--- ASSIGNMENT ---
For the listing below, give the number of lines in which "Nacional" occurs. Add nothing.

--- RECORDS FOR PROCESSING ---

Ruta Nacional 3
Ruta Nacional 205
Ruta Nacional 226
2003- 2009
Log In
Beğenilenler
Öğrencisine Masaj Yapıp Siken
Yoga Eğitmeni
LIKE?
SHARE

---

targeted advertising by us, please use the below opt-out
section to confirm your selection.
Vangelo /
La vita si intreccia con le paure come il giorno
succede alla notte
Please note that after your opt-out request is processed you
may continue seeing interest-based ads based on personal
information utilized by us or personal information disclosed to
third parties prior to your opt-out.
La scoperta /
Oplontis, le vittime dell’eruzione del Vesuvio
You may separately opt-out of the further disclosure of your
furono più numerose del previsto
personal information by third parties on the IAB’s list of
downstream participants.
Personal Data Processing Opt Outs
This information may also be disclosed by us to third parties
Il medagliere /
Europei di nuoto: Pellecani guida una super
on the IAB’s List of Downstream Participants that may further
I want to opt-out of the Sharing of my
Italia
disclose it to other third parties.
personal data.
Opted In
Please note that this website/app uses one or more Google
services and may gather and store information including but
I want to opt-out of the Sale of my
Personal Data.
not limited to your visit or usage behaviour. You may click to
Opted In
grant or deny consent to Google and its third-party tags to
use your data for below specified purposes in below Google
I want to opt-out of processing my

--- ANSWER SECTION ---
3